*YOUR OBJECTIVE*
Where the records below reach the line containing "9789071442261", start transcribing, and end with the line containing "имеет свойство распространяться", exactly and with nothing else added.

Content starts

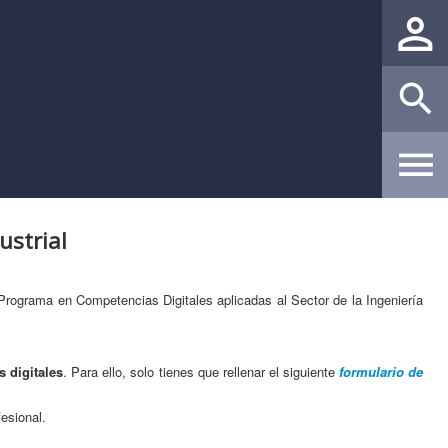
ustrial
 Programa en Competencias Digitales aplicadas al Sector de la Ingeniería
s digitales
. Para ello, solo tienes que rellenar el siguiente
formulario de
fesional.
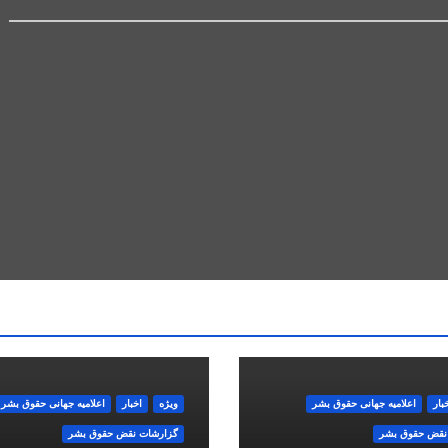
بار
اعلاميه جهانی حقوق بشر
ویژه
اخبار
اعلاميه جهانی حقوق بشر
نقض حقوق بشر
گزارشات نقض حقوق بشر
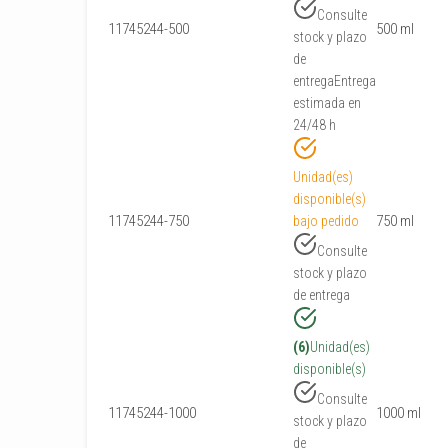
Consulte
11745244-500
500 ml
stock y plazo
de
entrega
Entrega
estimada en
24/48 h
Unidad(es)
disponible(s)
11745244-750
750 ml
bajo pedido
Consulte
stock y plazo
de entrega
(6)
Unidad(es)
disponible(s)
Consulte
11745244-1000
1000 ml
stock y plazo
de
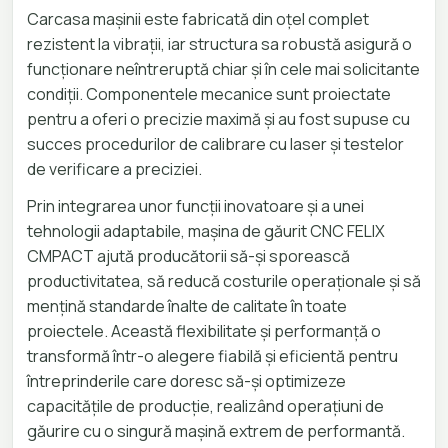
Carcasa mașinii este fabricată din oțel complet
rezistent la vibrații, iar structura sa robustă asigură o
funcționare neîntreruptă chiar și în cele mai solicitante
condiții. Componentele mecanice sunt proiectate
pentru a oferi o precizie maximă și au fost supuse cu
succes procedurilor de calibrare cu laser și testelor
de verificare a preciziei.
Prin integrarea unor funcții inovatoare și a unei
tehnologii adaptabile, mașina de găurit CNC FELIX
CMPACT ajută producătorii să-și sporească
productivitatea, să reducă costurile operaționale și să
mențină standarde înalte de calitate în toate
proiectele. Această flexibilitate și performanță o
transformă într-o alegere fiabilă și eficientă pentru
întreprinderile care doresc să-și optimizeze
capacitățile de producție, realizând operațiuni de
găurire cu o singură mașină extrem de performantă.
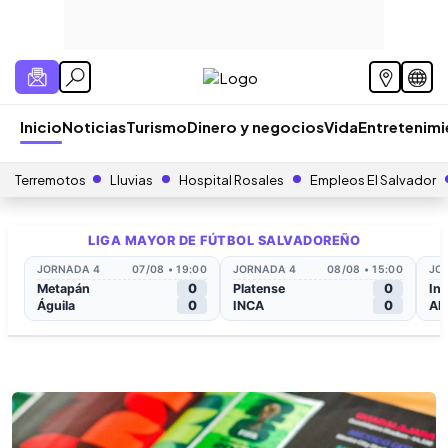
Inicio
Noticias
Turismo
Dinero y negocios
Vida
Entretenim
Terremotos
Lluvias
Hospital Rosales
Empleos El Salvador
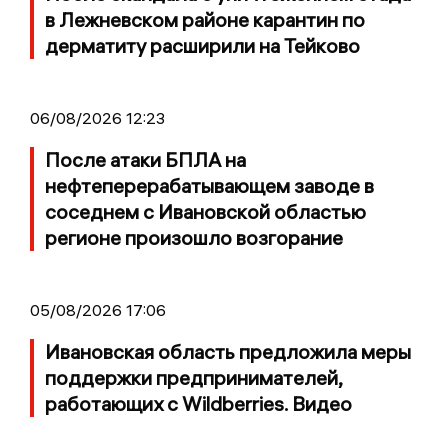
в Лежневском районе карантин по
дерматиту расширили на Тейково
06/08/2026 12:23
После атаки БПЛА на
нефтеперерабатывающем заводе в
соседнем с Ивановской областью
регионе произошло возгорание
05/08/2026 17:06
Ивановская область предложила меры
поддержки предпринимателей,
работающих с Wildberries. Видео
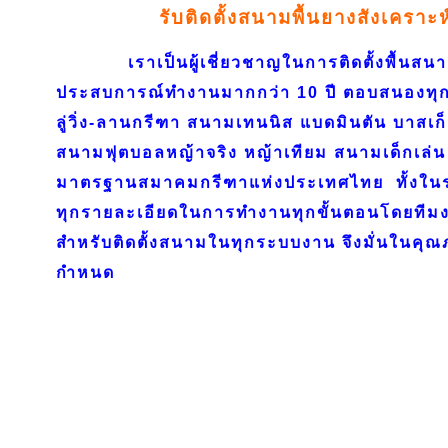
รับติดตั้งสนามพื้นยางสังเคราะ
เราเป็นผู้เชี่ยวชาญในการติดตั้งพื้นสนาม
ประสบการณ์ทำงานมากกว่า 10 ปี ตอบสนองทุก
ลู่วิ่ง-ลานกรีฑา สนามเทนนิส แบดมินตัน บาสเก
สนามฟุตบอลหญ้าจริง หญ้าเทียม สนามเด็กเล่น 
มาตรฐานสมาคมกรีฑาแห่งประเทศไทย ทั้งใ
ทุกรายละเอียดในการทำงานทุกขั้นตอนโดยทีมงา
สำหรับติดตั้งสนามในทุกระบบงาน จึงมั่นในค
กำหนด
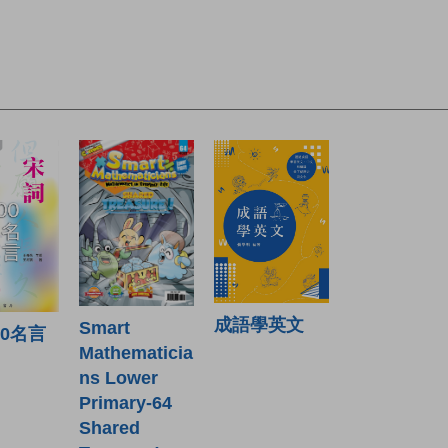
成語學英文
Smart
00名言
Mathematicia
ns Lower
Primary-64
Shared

Content ends
Content starts

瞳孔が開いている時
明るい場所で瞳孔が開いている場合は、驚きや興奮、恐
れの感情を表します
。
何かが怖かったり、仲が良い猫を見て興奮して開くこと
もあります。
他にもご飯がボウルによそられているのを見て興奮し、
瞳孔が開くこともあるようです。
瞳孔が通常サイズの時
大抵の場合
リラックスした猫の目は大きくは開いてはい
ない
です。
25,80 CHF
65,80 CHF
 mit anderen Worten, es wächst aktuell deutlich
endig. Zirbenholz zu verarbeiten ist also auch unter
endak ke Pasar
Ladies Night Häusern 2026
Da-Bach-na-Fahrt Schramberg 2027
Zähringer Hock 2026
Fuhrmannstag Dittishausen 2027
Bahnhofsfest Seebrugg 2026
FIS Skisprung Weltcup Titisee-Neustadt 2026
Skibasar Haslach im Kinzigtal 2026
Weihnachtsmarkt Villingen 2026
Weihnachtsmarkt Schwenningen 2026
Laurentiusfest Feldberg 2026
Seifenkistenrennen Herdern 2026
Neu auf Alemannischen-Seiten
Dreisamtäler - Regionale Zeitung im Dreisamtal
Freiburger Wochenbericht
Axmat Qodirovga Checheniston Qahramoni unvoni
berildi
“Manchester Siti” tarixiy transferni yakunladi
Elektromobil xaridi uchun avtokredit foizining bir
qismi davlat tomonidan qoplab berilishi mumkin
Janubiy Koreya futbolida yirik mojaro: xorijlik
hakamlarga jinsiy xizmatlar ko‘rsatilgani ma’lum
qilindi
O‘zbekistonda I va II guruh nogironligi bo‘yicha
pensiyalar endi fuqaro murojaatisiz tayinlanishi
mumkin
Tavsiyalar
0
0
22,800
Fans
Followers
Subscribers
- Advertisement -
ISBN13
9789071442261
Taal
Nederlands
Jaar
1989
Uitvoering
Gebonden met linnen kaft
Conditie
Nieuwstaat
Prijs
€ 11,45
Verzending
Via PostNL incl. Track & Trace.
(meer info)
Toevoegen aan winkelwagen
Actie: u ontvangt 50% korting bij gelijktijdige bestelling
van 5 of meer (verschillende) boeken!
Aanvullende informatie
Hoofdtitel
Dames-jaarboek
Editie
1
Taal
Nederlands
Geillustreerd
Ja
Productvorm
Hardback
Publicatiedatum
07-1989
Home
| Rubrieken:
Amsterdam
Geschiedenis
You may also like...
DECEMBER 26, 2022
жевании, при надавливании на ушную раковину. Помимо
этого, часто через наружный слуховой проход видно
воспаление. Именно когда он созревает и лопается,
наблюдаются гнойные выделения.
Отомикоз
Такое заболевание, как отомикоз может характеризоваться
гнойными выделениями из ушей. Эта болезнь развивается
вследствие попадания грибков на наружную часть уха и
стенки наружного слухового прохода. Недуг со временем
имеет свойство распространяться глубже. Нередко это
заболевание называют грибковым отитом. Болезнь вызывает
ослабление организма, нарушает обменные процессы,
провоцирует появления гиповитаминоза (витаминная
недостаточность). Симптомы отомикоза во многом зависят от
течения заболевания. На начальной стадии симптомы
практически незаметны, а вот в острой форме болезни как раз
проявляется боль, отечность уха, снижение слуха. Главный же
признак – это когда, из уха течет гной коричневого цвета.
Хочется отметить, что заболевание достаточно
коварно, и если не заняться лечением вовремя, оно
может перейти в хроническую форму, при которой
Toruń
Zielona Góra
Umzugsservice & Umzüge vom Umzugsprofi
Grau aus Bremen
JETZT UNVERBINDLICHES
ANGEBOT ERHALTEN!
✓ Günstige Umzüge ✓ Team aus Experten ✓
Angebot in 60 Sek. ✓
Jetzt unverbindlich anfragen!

Content ends

*OUTPUT OF THE EXERCISE*
9789071442261
Taal
Nederlands
Jaar
1989
Uitvoering
Gebonden met linnen kaft
Conditie
Nieuwstaat
Prijs
€ 11,45
Verzending
Via PostNL incl. Track & Trace.
(meer info)
Toevoegen aan winkelwagen
Actie: u ontvangt 50% korting bij gelijktijdige bestelling
van 5 of meer (verschillende) boeken!
Aanvullende informatie
Hoofdtitel
Dames-jaarboek
Editie
1
Taal
Nederlands
Geillustreerd
Ja
Productvorm
Hardback
Publicatiedatum
07-1989
Home
| Rubrieken:
Amsterdam
Geschiedenis
You may also like...
DECEMBER 26, 2022
жевании, при надавливании на ушную раковину. Помимо
этого, часто через наружный слуховой проход видно
воспаление. Именно когда он созревает и лопается,
наблюдаются гнойные выделения.
Отомикоз
Такое заболевание, как отомикоз может характеризоваться
гнойными выделениями из ушей. Эта болезнь развивается
вследствие попадания грибков на наружную часть уха и
стенки наружного слухового прохода. Недуг со временем
имеет свойство распространяться глубже. Нередко это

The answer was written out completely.